Financials stocks got a boost Friday after a stronger-than-expected jobs number increased the likelihood of a December Fed rate hike. And according to one top technician, the gains could just be starting.
"You could do a lot worse than the financials; in fact it's hard to do much better in this environment," said Evercore ISI's head of technical analysis, Rich Ross on CNBC's "Trading Nation."
The Bureau of Labor Statistics reported a growth in nonfarm payrolls of 271,000 for October, handily beating estimates of 180,000. U.S. banks rallied across the board after the announcement, with Morgan Stanley and Bank of America leading the surge higher.
Ross said the financials sector on the whole has been "under-loved, under-owned and over-regulated," but he said those characteristics could change as expectations for a rate hike increase.
"You're well below prior highs here. I think that sets you up for a nice relative value trade," he said. "I think you want to be a buyer of the XLF and the financials more broadly speaking."

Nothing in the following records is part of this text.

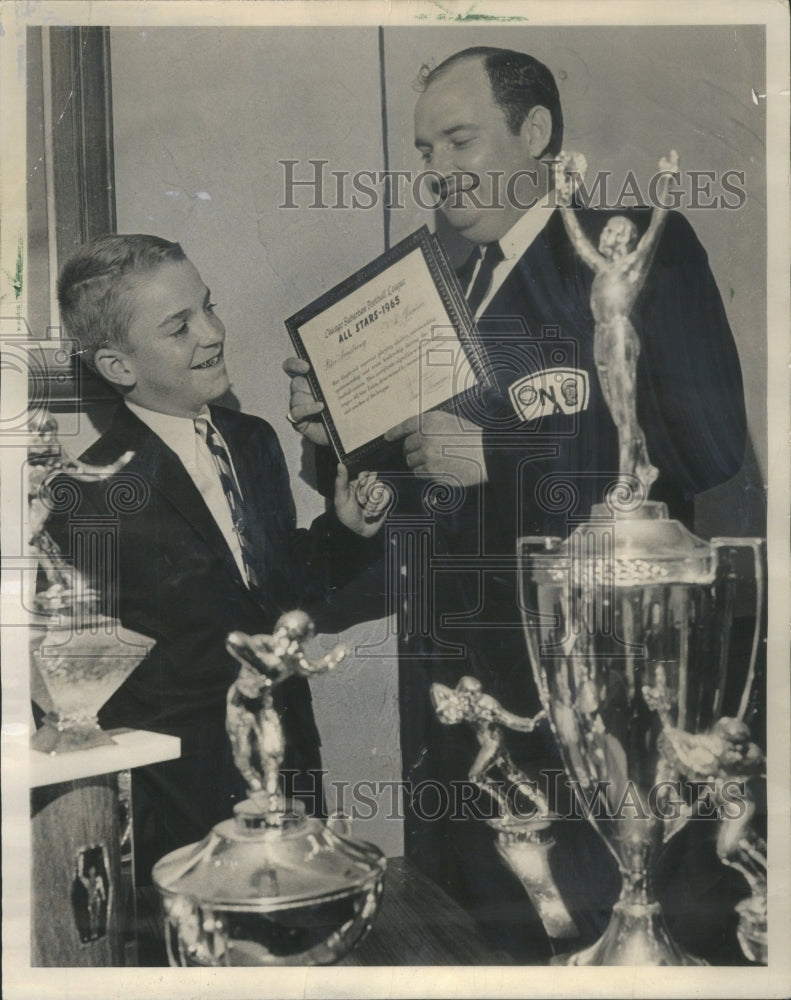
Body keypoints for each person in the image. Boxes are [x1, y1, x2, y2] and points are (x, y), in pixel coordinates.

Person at [284, 46, 749, 962]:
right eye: (424, 151)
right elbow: (418, 483)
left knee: (600, 941)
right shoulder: (440, 291)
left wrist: (498, 452)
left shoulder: (629, 244)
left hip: (584, 690)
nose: (437, 169)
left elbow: (704, 447)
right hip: (453, 700)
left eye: (460, 138)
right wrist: (326, 434)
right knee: (475, 945)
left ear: (534, 134)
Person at [45, 233, 390, 888]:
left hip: (286, 761)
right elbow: (84, 688)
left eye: (208, 306)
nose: (212, 332)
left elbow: (276, 583)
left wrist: (343, 531)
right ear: (119, 366)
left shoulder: (253, 441)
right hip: (180, 802)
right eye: (179, 327)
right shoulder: (85, 493)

The financials ETF, the XLF, has lagged the broader market this year, and is hovering around the flat line for 2015. Ross said the chart looks constructive though, pointing to a "double bottom base of support" and a "breakout above the 200-day moving average."
Technicians often look to moves above the 200-day moving average as confirmation of a stock's direction.
Gina Sanchez of Chantico Global agreed that a rate hike would be "great news for the financials," but cautioned investors to "know what you own" before buying the financials ETF.
"The XLF also has REITs in it, and REITs are actually very sensitive and they have been selling off," she said, pointing to exposure within the ETF to real estate investment trusts.
The XLF closed higher by 1 percent on Friday, and is up more than 7 percent in the past month. Banks comprise more than 16 percent of the S&P 500, making it the second-biggest sector behind tech.